Die Fenstergläser sind zersprungen, der Sonnenschirm eingeknickt. Etliche Scherben und Blutspritzer vor der Eingangstür: Die Explosion in der Kneipe „Casablanca“ hat deutliche Spuren hinterlassen. Drei Menschen wurden bei der Detonation in der Bar in Zehlendorf am frühen Donnerstagmorgen schwer verletzt. Es handelt sich um Gäste der Bar. Einer der Verletzten musste mit einem Rettungshubschrauber ins Krankenhaus geflogen werden. Eine Sprecherin der Polizei erklärte, das Unglück sei „höchstwahrscheinlich“ auf den falschen Gebrauch einer Propangasflasche zurückzuführen.

Laut Feuerwehr ist das Unglück wahrscheinlich auf den falschen Gebrauch einer Propangasflasche zurückzuführen: „Wir fanden eine Gasflasche vor der Bar“, sagt Dominik Pretz von der Pressestelle der Berliner Feuerwehr. „Diese wurde wohl falsch verwendet und trug zur Explosion bei.“ Gegen 5.50 Uhr wurde die Feuerwehr an die Kreuzung zwischen Potsdamer Straße und Teltower Damm gerufen. Mit 28 Rettern war sie vor Ort.

Die Bar Casablanca befindet sich im Erdgeschoss eines dreistöckigen Gebäudes. Noch Stunden nach der Explosion laufen Polizisten vor der Kneipe auf und ab. Hinter dem abgesperrten Bereich steht ein Mitarbeiter der Bar. Freunde umarmen ihn, die Stimmung ist bedrückt.

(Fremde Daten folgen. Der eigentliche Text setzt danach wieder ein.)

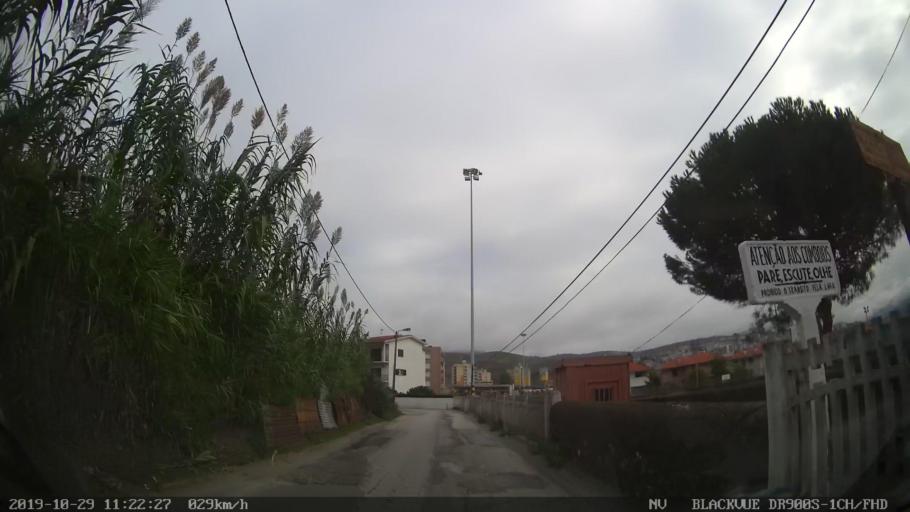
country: PT
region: Vila Real
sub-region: Peso da Regua
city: Godim
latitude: 41.1652
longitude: -7.8024
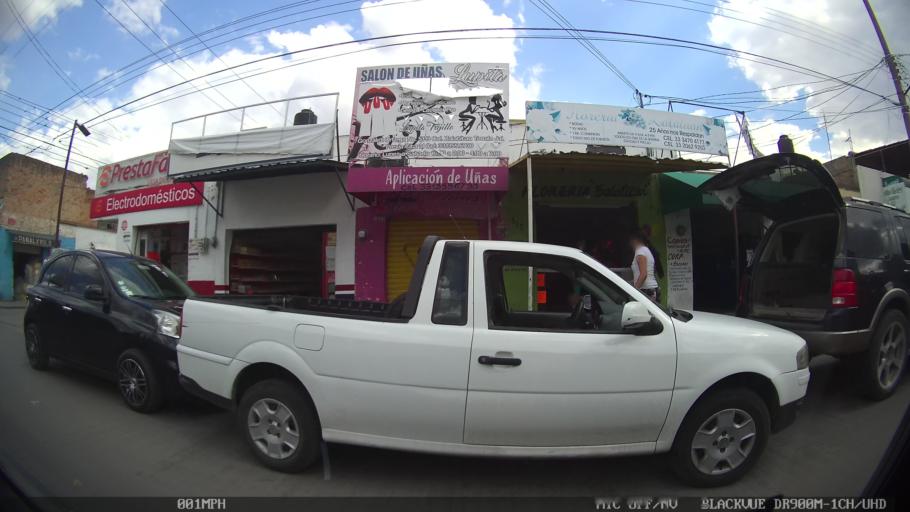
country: MX
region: Jalisco
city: Tlaquepaque
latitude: 20.6568
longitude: -103.2620
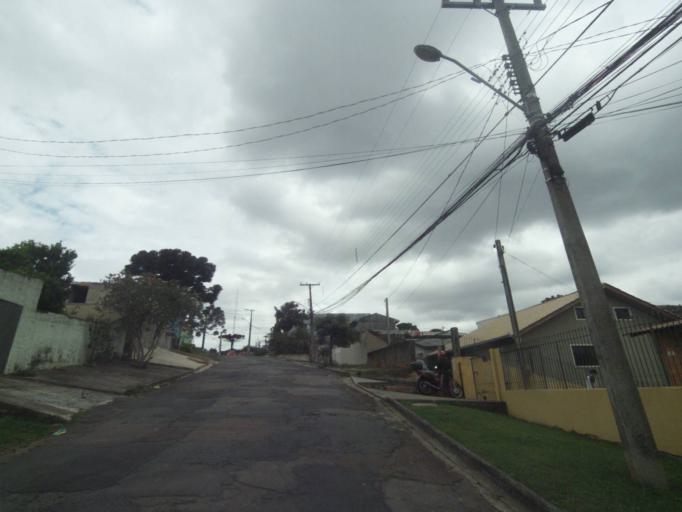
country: BR
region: Parana
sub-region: Curitiba
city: Curitiba
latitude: -25.3900
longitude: -49.2849
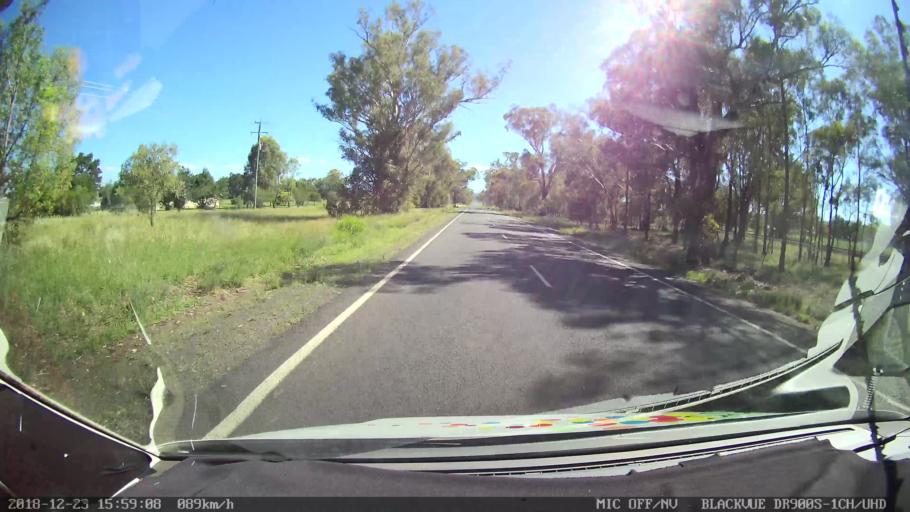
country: AU
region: New South Wales
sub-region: Tamworth Municipality
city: Phillip
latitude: -31.1962
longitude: 150.8358
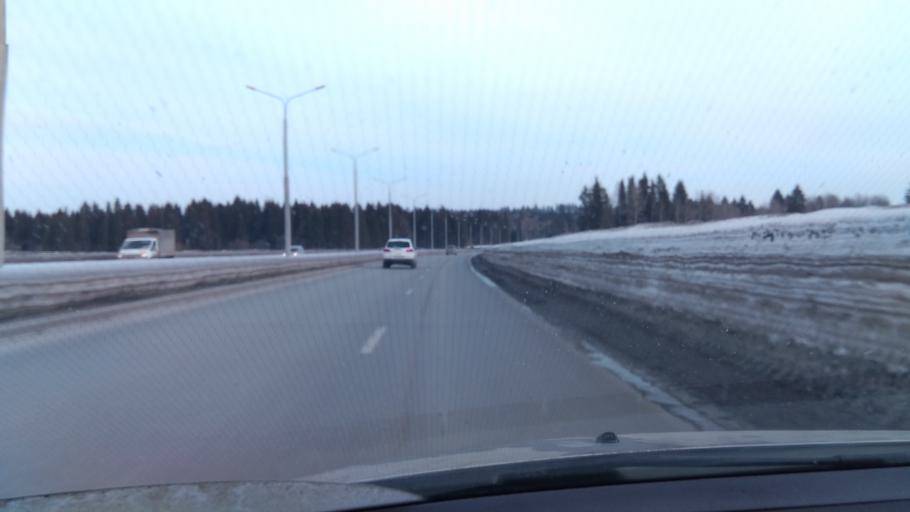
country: RU
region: Perm
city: Perm
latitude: 58.0059
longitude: 56.3612
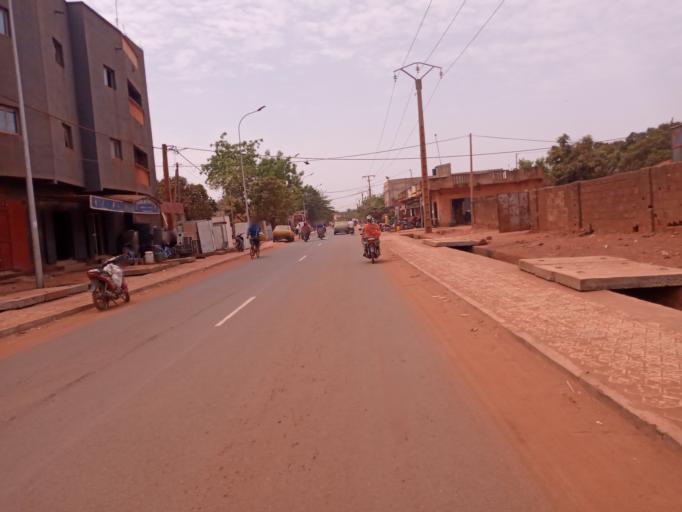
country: ML
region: Bamako
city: Bamako
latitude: 12.5824
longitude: -7.9882
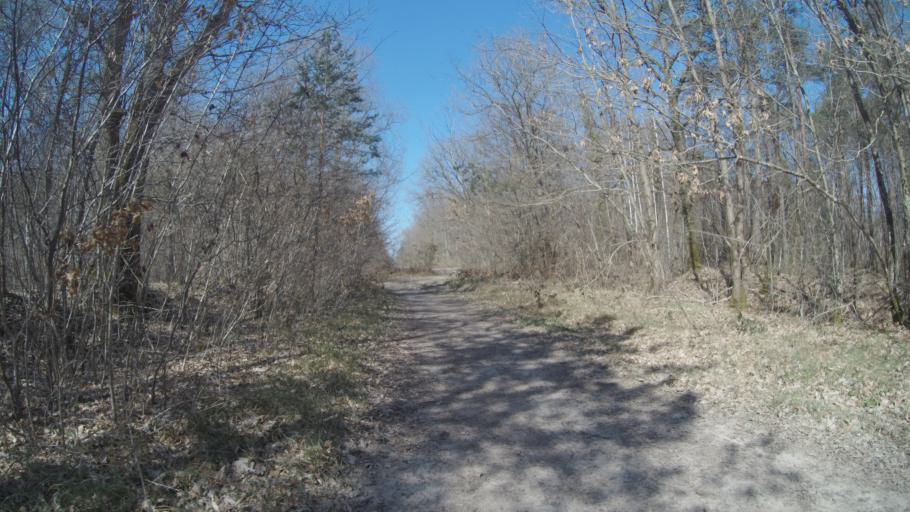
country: FR
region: Centre
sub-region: Departement du Loiret
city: Chanteau
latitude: 47.9491
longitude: 1.9820
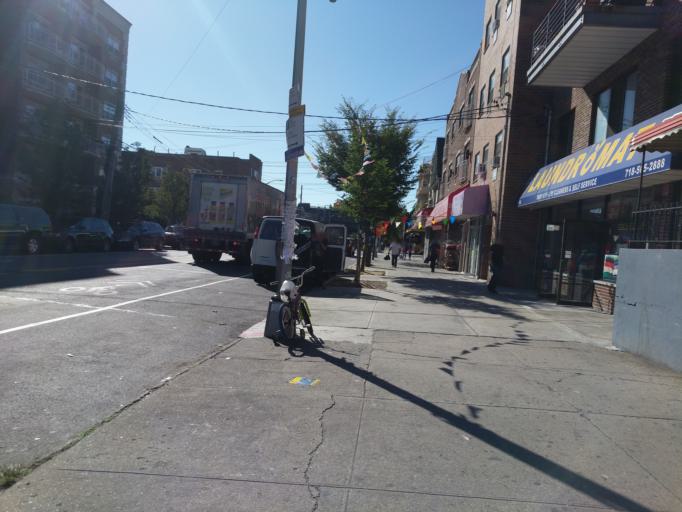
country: US
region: New York
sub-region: Queens County
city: Borough of Queens
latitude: 40.7520
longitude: -73.8595
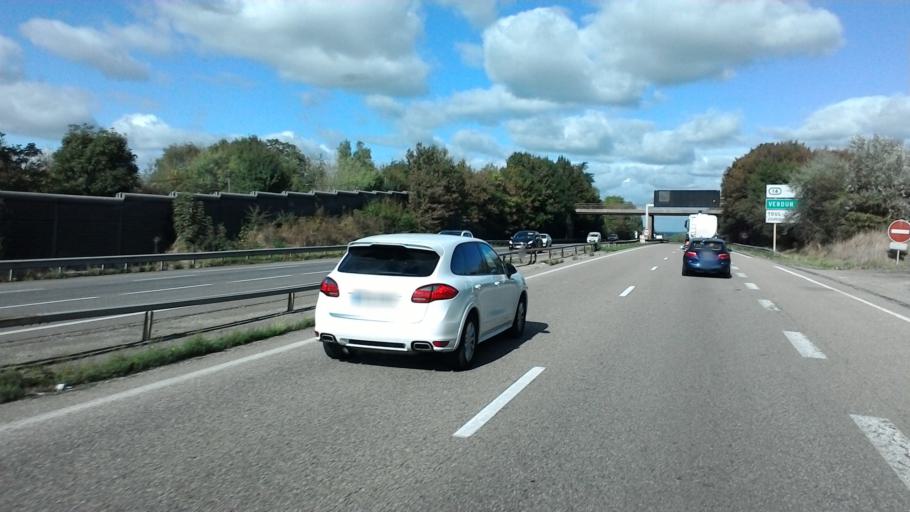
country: FR
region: Lorraine
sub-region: Departement de Meurthe-et-Moselle
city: Dommartin-les-Toul
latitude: 48.6640
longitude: 5.9131
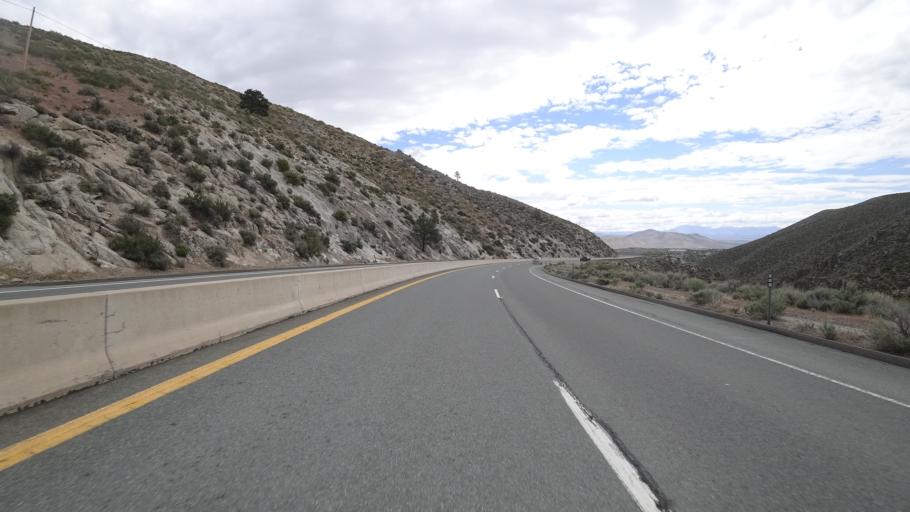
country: US
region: Nevada
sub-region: Douglas County
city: Indian Hills
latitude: 39.1165
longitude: -119.8013
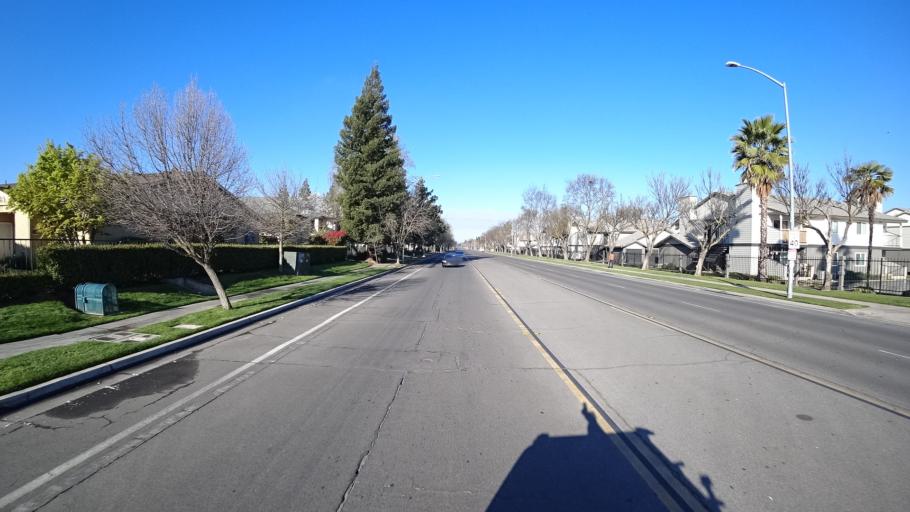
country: US
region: California
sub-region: Fresno County
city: Fresno
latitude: 36.8117
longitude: -119.8498
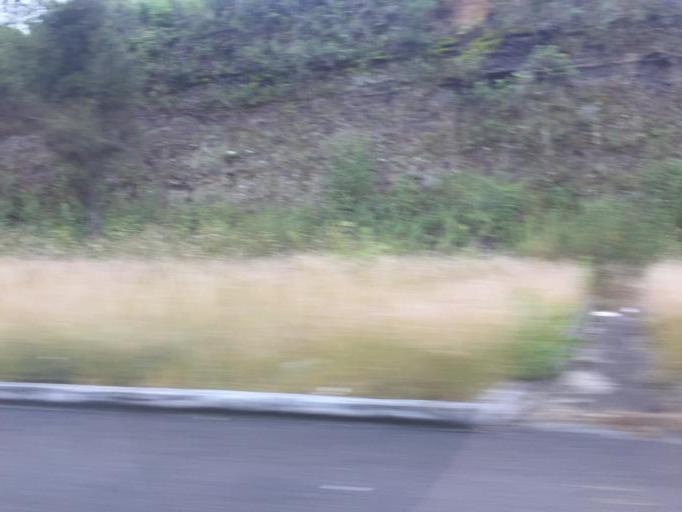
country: MX
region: Michoacan
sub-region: Puruandiro
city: San Lorenzo
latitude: 19.9606
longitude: -101.6785
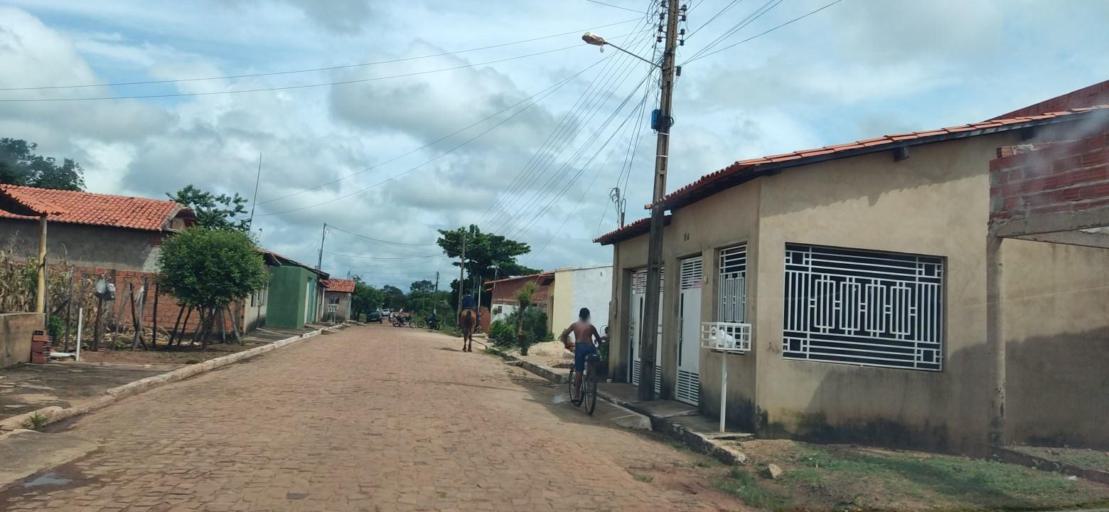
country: BR
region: Piaui
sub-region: Valenca Do Piaui
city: Valenca do Piaui
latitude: -6.1108
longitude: -41.7971
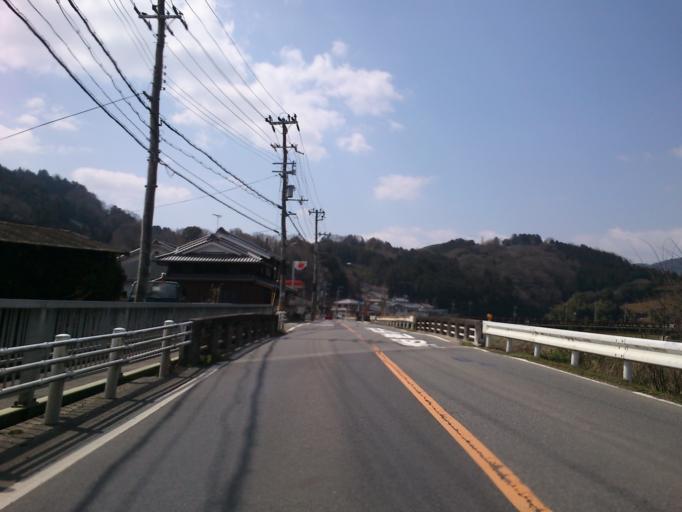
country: JP
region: Kyoto
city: Tanabe
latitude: 34.7910
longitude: 135.8967
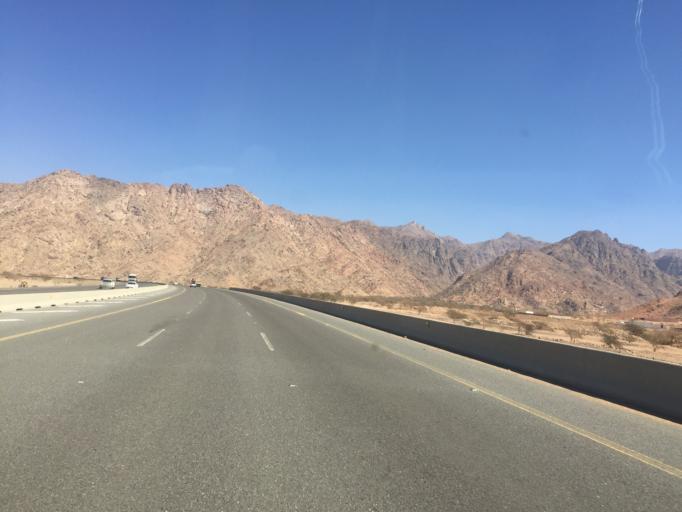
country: SA
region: Al Madinah al Munawwarah
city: Badr Hunayn
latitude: 24.0653
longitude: 39.2041
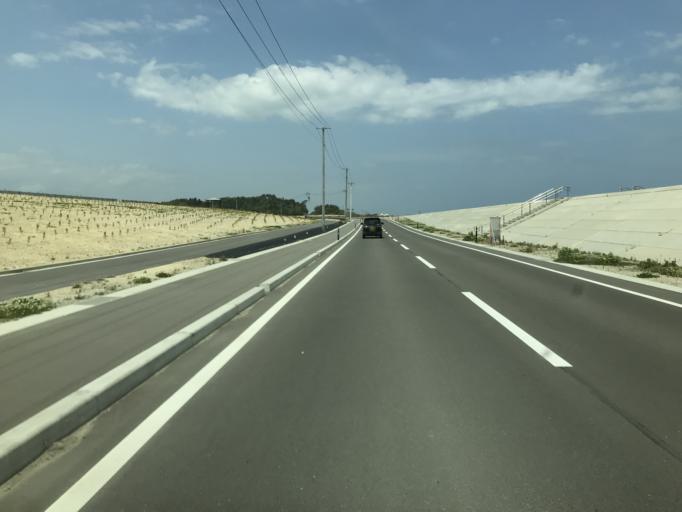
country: JP
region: Miyagi
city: Marumori
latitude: 37.8876
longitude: 140.9319
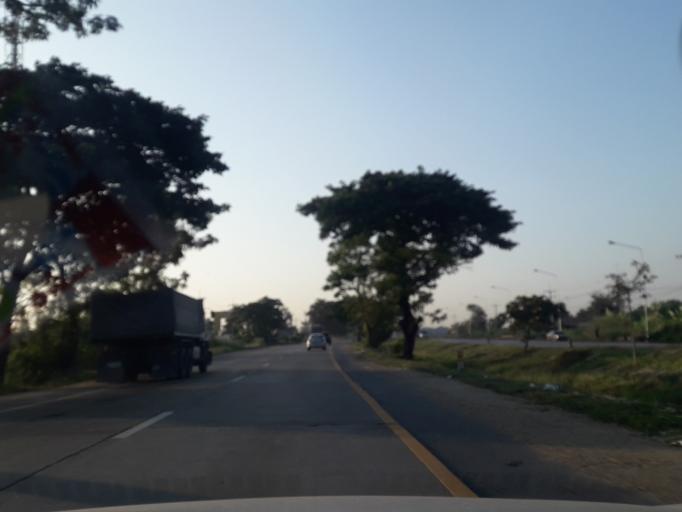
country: TH
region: Phra Nakhon Si Ayutthaya
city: Bang Pa-in
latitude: 14.2623
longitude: 100.5338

Der Mitarbeiter, der ungenannt bleiben möchte, schildert das Ereignis. Er arbeitete als Einziger am frühen Morgen in der rund um die Uhr geöffneten Bar: „Die Grillgasflasche war leer und musste gewechselt werden. Sie war zu, und ich habe wie immer den Schlauch abgemacht.“

Der Mitarbeiter hörte Gas austreten und drehte die Flasche mit einer Zange wieder zu. „Ich sagte zu den sechs Gästen, die noch in der Bar waren, dass sie rausgehen sollen. Als ich aus der Tür ging, hörte ich nur noch einen lauten Knall.“

Anneliese Klempp wohnt in der Nähe der Bar und hörte die Explosion. „Ich wurde vom Knall aufgeweckt“, berichtet sie. „Zuerst dachte ich, es sei ein Verkehrsunfall gewesen. Von meinem Balkon aus konnte ich viele Feuerwehrautos sehen. Später kam auch noch ein Hubschrauber.“

Möglicherweise befand sich während der Detonation noch einer der Gäste in der Bar. So berichten es der Mitarbeiter und die Berliner Polizei. Nach Angaben der Feuerwehr wurden alle drei Verletzten draußen vor dem Gebäude gefunden. „Wir haben unterschiedliche Informationen zu dem Vorgang“, erklärt Michael Gossen, Pressesprecher der Polizei.

Das Brandkommissariat ermittelt nun wegen Fahrlässigkeit. Der Barangestellte hofft, dass er bald neue Informationen über die Verletzten bekommt. Der Mann, der mit dem Hubschrauber abgeholt wurde, sei ein guter Freund, sagt er.